» FRAGMENTO:
EDITORIAL-EL Español

El desafiante discurso a la nación de Joe Biden de la noche de este lunes ha confirmado que el presidente americano no se arrepiente de la decisión de abandonar Afganistán. Tampoco del caótico panorama que deja la súbita evacuación de las últimas tropas estadounidenses presentes en el país.

A tenor de las palabras de Biden, nada parece haber hecho mella en su convencimiento de haber actuado correctamente. Ni las imágenes de los talibanes patrullando las calles de Kabul a la búsqueda de colaboracionistas, ni las del aeropuerto de la capital invadido por miles de ciudadanos afganos, ni las de esos mismos ciudadanos encaramados al fuselaje de los aviones y cayendo al vacío desde cientos de metros de altura.

Tampoco han hecho mella las imágenes de los insurgentes apoderándose de armas y de vehículos militares americanos durante su avance hacia Kabul. Y ni siquiera la perspectiva de un régimen de terror fundamentalista que potencie el terrorismo islámico internacional entrenando y dando cobijo a nuevas células de fanáticos.

» ENCARGO 1: Según el editorial, ¿qué confirmó el discurso a la nación de Joe Biden del lunes por la noche?
» ENCARGO 2: Por favor, cita del editorial todo lo que va desde "Tampoco han hecho" hasta "células de fanáticos.".
» ENCARGO 3: Resume el editorial en dos oraciones.
Los ítems no hacen falta.

(Entradas de datos recopiladas)
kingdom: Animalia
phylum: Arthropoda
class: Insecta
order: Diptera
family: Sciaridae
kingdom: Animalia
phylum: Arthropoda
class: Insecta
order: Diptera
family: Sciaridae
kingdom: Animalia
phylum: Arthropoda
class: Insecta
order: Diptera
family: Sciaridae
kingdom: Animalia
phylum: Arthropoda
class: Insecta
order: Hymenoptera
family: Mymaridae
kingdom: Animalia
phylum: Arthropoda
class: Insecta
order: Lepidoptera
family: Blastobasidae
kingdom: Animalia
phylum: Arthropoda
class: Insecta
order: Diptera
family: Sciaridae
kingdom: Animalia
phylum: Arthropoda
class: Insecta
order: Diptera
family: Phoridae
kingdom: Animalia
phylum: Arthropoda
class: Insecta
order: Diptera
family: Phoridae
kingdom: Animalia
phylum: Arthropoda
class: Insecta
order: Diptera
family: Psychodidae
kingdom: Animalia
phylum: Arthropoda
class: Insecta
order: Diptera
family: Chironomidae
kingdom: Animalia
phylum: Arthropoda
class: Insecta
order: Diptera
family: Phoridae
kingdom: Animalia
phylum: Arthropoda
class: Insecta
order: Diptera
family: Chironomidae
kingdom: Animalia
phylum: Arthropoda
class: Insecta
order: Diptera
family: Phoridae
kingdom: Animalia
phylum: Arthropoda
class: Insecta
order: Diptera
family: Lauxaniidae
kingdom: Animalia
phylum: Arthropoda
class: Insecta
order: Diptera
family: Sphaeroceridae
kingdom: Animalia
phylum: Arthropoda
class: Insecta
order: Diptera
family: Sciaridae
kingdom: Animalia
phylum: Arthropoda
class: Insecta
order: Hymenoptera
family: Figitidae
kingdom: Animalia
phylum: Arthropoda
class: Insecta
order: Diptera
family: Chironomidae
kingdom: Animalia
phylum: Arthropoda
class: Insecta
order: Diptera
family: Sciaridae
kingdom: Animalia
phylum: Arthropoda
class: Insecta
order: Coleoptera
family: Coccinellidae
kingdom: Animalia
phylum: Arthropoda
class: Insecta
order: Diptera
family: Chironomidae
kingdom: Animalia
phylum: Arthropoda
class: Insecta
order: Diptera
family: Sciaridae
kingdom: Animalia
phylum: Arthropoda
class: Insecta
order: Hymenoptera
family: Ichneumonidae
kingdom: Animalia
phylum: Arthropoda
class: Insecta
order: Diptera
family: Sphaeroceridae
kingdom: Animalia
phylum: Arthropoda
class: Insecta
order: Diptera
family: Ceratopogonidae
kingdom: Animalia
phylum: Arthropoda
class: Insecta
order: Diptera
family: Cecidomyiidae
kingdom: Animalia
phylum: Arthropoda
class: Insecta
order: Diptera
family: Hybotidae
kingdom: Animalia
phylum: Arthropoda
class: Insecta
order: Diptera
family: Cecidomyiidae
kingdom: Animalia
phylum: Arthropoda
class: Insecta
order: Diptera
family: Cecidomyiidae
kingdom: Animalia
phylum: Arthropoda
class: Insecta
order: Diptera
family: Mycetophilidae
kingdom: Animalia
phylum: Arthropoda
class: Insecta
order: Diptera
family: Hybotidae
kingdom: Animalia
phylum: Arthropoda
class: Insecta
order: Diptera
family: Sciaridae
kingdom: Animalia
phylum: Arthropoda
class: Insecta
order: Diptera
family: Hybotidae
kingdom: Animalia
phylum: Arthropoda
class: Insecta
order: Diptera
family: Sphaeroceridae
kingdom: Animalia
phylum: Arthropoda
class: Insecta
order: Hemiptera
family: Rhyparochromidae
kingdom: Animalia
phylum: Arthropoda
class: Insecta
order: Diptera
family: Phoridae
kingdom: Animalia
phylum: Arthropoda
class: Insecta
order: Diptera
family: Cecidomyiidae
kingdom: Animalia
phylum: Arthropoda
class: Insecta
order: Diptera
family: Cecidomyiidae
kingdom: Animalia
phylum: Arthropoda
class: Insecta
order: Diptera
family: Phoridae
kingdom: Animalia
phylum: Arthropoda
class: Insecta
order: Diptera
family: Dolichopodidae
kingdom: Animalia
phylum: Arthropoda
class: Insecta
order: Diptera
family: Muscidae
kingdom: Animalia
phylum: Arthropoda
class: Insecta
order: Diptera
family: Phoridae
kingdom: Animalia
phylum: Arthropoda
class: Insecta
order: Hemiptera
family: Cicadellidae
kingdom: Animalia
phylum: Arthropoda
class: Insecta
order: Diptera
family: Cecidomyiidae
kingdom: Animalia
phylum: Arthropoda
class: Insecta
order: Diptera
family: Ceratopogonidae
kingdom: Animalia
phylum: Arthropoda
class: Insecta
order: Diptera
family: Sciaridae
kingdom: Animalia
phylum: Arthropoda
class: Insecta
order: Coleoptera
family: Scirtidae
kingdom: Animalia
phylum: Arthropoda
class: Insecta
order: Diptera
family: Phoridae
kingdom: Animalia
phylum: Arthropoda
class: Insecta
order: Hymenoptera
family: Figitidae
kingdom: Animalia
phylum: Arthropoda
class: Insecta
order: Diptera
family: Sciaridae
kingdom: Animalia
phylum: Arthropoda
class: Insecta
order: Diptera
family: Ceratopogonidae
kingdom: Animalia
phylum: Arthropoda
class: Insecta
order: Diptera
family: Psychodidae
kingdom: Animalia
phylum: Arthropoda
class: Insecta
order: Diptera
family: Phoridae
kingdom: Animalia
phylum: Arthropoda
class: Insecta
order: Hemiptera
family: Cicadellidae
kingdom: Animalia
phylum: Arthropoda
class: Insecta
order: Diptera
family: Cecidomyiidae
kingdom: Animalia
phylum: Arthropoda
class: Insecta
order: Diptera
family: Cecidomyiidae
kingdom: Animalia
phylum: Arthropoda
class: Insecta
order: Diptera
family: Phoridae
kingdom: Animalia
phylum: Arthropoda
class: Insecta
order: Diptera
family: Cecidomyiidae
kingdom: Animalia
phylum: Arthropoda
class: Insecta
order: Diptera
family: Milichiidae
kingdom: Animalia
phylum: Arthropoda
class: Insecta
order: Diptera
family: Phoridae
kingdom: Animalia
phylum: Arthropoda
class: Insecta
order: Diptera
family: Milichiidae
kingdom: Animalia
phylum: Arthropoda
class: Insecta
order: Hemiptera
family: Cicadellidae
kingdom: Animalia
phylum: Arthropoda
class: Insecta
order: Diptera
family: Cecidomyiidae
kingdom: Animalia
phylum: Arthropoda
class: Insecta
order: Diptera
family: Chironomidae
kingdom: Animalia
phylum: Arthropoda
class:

» RESPUESTA 1: Que el presidente americano no se arrepiente de la decisión de abandonar Afganistán.

» RESPUESTA 2:
Tampoco han hecho mella las imágenes de los insurgentes apoderándose de armas y de vehículos militares americanos durante su avance hacia Kabul. Y ni siquiera la perspectiva de un régimen de terror fundamentalista que potencie el terrorismo islámico internacional entrenando y dando cobijo a nuevas células de fanáticos.

» RESPUESTA 3: El discurso a la nación de Biden del lunes por la noche confirmó que no se arrepiente de abandonar Afganistán ni del caótico panorama que deja la súbita evacuación de las últimas tropas estadounidenses. Nada parece haber hecho mella en su convencimiento de haber actuado correctamente: ni las imágenes de los talibanes en Kabul y del aeropuerto invadido, ni las de los insurgentes apoderándose de armas americanas, ni la perspectiva de un régimen de terror fundamentalista que potencie el terrorismo islámico internacional.